We are a community of people who have accepted and experienced that forgiveness and new life that God offers through Jesus Christ. We invite you to join with us as we passionately pursue our relationship with God and continue our 'stories' together!




To read about the Baptist Faith and Message click here


History of Our Denomination


Southern Baptist roots go all the way back to the Reformation in England in the sixteenth century. Various dissenters called for purification of the church and a return to the New Testament Christian example. These dissenters also called for strict accountability in their covenant with God. One of the prominent dissenters who arose in the seventeenth century was John Smyth. Smyth was a strong proponent of adult baptism and 1609 went as far as to rebaptize himself and others. Smyth's action was a sign of the first English Baptist church.

By 1644, due to the efforts of Thomas Helwys and Smyth, there were 50 Baptist churches. Some Baptists were General Baptists because they believed people choose to be saved and they saw atonement, as general not just limited. Others were referred to as Particular Baptists because they thought redemption was limited to a chosen few. Both groups strengthened the Baptist movement in England.

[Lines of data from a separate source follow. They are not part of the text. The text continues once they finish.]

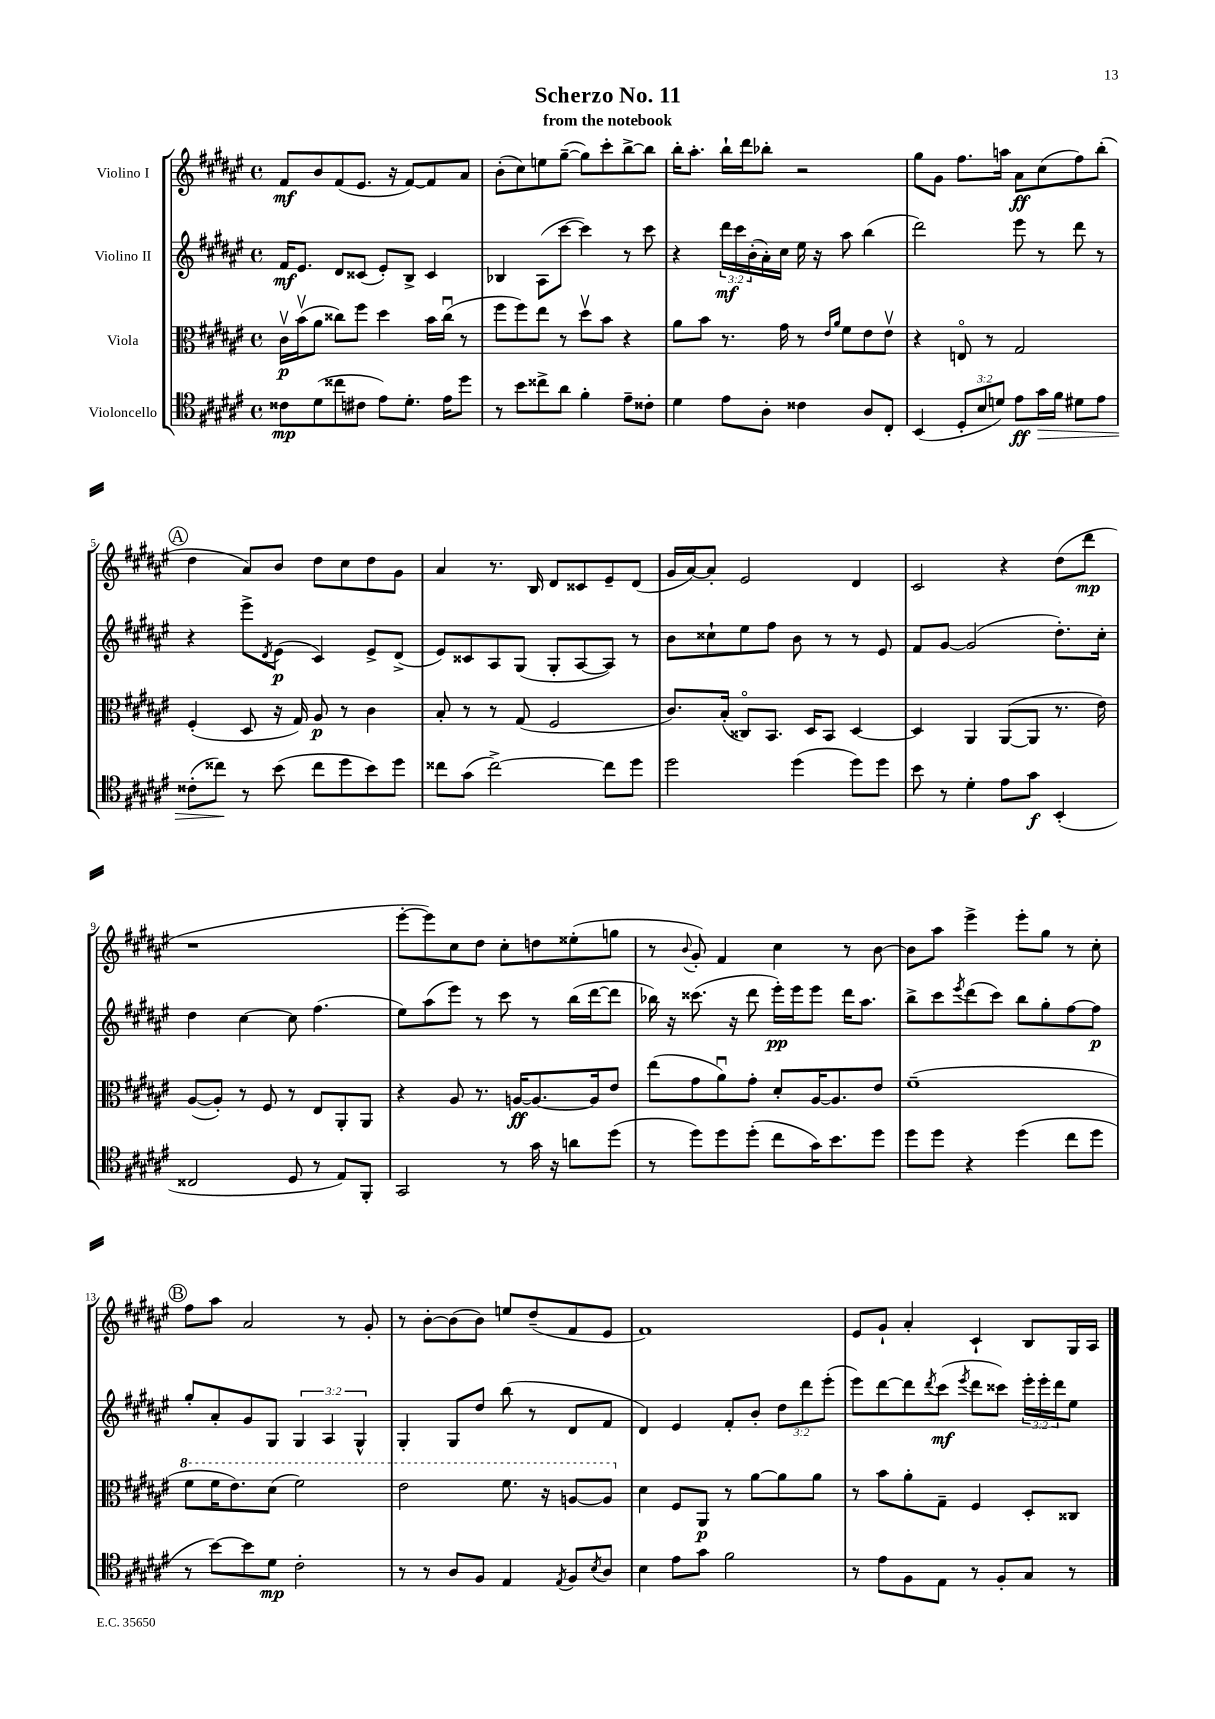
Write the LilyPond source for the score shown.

\header { title = "Scherzo No. 11" subtitle = "from the notebook" }
<<
\new StaffGroup <<
\new Staff = "s0" \with { instrumentName = "Violino I" } {
    \clef treble \key fis \major \defaultTimeSignature \time 4/4
    fis'8\mf b'8 fis'8( eis'8. r16 fis'8~) fis'8 ais'8 |
    b'8-.( cis''8) e''8 gis''8~--( gis''8) cis'''8-. b''8~-> b''8 |
    b''16-. ais''8.-. b''16-! dis'''16 bes''8-. r2 |
    gis''8 gis'8 fis''8. a''16 ais'8\ff cis''8( fis''8) b''8-.( |
    \mark \markup { \circle "A" } dis''4 ais'8) b'8 dis''8 cis''8 dis''8 gis'8 |
    ais'4 r8. b16 dis'8 cisis'8 eis'8-- dis'8( |
    gis'16 ais'16~) ais'8-. eis'2 dis'4 |
    cis'2 r4 dis''8( dis'''8\mp |
    r1 |
    eis'''8~-. eis'''8) cis''8 dis''8 cis''8-. d''8 eisis''8-.( g''8 |
    r8 \appoggiatura { b'8 } gis'8-.) fis'4 cis''4 r8 b'8~ |
    b'8 ais''8 eis'''4-> eis'''8-. gis''8 r8 cis''8-. |
    \mark \markup { \circle "B" } fis''8 ais''8 ais'2 r8 gis'8-. |
    r8 b'8~-. b'8( b'8) e''8 dis''8--( fis'8 eis'8 |
    fis'1) |
    eis'8 gis'8-! ais'4-. cis'4-! b8 gis16 ais16 \bar "|." |
}
\new Staff = "s1" \with { instrumentName = "Violino II" } {
    \clef treble \key fis \major \defaultTimeSignature \time 4/4 \override Staff.TupletNumber.text = #tuplet-number::calc-fraction-text
    fis'16\mf eis'8. dis'8 cisis'8( eis'8-.) b8-> cisis'4 |
    bes4 ais8( cis'''8~ cis'''4) r8 cis'''8 |
    r4 \tuplet 3/2 { dis'''16\mf cis'''16 b'16-.( } ais'16-.) cis''16 eis''16 r16 ais''8 b''4( |
    dis'''2) eis'''8 r8 dis'''8 r8 |
    \mark \markup { \circle "A" } r4 eis'''8-> \acciaccatura { dis'8 } eis'8\p( cis'4) eis'8-> dis'8->( |
    eis'8) cisis'8 ais8 gis8( gis8-. ais8~ ais8) r8 |
    b'8 cisis''8-! eis''8 fis''8 b'8 r8 r8 eis'8 |
    fis'8 gis'8~ gis'2( dis''8.-.) cis''16-. |
    dis''4 cis''4~ cis''8 fis''4.( |
    eis''8) ais''8( eis'''8) r8 cis'''8 r8 b''16( dis'''16~ dis'''8 |
    bes''16) r16 cisis'''8.( r16 dis'''8 eis'''16-.\pp) eis'''16 eis'''8 dis'''16 ais''8. |
    b''8-> cis'''8 \acciaccatura { eis'''8 } dis'''8( cis'''8) b''8 gis''8-. fis''8~ fis''8\p |
    \mark \markup { \circle "B" } gis''8-. ais'8-. gis'8 gis8 \tuplet 3/2 { gis4 ais4 gis4-^ } |
    gis4-. gis8 dis''8 b''8( r8 dis'8 fis'8 |
    dis'4) eis'4 fis'8-. b'8-. \tuplet 3/2 { dis''8 dis'''8 eis'''8-.( } |
    eis'''8) dis'''8~ dis'''8 \acciaccatura { dis'''8 } cis'''8\mf( \acciaccatura { eis'''8 } dis'''8 cisis'''8) \tuplet 3/2 { eis'''16-. eis'''16-. dis'''16 } eis''8 \bar "|." |
}
\new Staff = "s2" \with { instrumentName = "Viola" } {
    \clef alto \key fis \major \defaultTimeSignature \time 4/4
    cis'16\upbow\p b'16\upbow( ais'8 cisis''8) fis''8 dis''4 b'16 cisis''16\downbow( r8 |
    fis''8 fis''8) eis''8 r8 dis''8\upbow b'8 r4 |
    ais'8 b'8 r8. gis'16 r8 \grace { eis'16 ais'16 } fis'8 eis'8 eis'8\upbow |
    r4 e8\flageolet r8 gis2 |
    \mark \markup { \circle "A" } fis4-.( dis8 r16 gis16) ais8\p r8 cis'4 |
    b8-. r8 r8 gis8( fis2 |
    cis'8.) b16-.( cisis8\flageolet) b,8. dis16 b,8 dis4~ |
    dis4 ais,4 ais,8~( ais,8 r8. eis'16) |
    ais8~( ais8-.) r8 fis8 r8 eis8 ais,8-. ais,8 |
    r4 ais8 r8. a16~\ff a8.~ a16 eis'8 |
    eis''8( gis'8 ais'8\downbow) gis'8-. dis'8-. ais16~ ais8. eis'8 |
    fis'1--( |
    \mark \markup { \circle "B" } \ottava #1 fis''8 fis''16 eis''8.) dis''8( fis''2) |
    eis''2 fis''8. r16 a'8~ a'8 \ottava #0 |
    dis'4 fis8 ais,8\p r8 ais'8~ ais'8 ais'8 |
    r8 b'8 ais'8-. gis8-- fis4 dis8-. cisis8 \bar "|." |
}
\new Staff = "s3" \with { instrumentName = "Violoncello" } {
    \clef tenor \key fis \major \defaultTimeSignature \time 4/4 \override Staff.TupletNumber.text = #tuplet-number::calc-fraction-text
    cisis'8\mp dis'8( cisis''8 cis'8 eis'8) dis'8.-. eis'16 dis''8 |
    r8 b'8 cisis''8-> ais'8 fis'4-. eis'8-- cisis'8-. |
    dis'4 eis'8 ais8-. cisis'4 ais8 cis8-. |
    b,4( \tuplet 3/2 { dis8-. b8 d'8) } eis'8\ff gis'16\> fis'16 dis'8 eis'8 |
    \mark \markup { \circle "A" } cisis'8-.( cisis''8\!) r8 b'8( cisis''8 dis''8 b'8) dis''8 |
    cisis''8 gis'8( cisis''2~->) cisis''8 dis''8 |
    dis''2 dis''4( dis''8) dis''8 |
    b'8 r8 dis'4-. eis'8 gis'8\f b,4-.( |
    cisis2 dis8 r8 eis8) fis,8-. |
    gis,2 r8 gis'16 r16 a'8 dis''8( |
    r8 dis''8) dis''8 dis''8-.( cis''8 gis'16) b'8. dis''8 |
    dis''8 dis''8 r4 dis''4( cis''8 dis''8 |
    \mark \markup { \circle "B" } r8 b'8~) b'8 dis'8\mp cis'2-. |
    r8 r8 ais8 fis8 eis4 \acciaccatura { eis8 } fis8 \acciaccatura { b8 } ais8 |
    b4 eis'8 gis'8 fis'2 |
    r8 eis'8 fis8 eis8 r8 fis8-. gis8 r8 \bar "|." |
}
>>
>>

As the English Baptists struggled with recognition, some began to come to America. They came to America, like other counterparts, to escape religious persecution in England. By the mid eighteenth century Baptist numbers grew even more due to the Great Awakening pioneered by Jonathan Edwards. By 1790, Baptists had began to organize and expand. At this time Baptists organized missionary societies to spread the Christian lifestyle to others. It was these mission societies that led to other organizational structures that would eventually define and make a denomination of Baptists.

By 1830’s tension began to mount between the Northern and Southern Baptists that corresponded with the rift that was growing between northern and southern culture in America. In 1844 these issues came to a peak and the Home Mission Society separated into northern and southern divisions. As a result of this the Baptists in the south met in May of 1845 and organized the Southern Baptist Convention.

The first annual convention of the Southern Baptists was held in 1845. In this convention the International Mission Board and the North American Mission Board were established. The purpose of each board is still "the propagation of the gospel," with one board focusing on national issues and the other on foreign issues.

After Reconstruction of the South the Southern Baptists began to thrive, and from Reconstruction to the end of World War I, Southern Baptists had gone from a bunch of unorganized and scattered churches with little in common into a denomination of an even larger number of churches and people sharing both culture and program, and training and mission. By the twentieth century Southern Baptists were a cultural establishment influencing many people all over the country and world.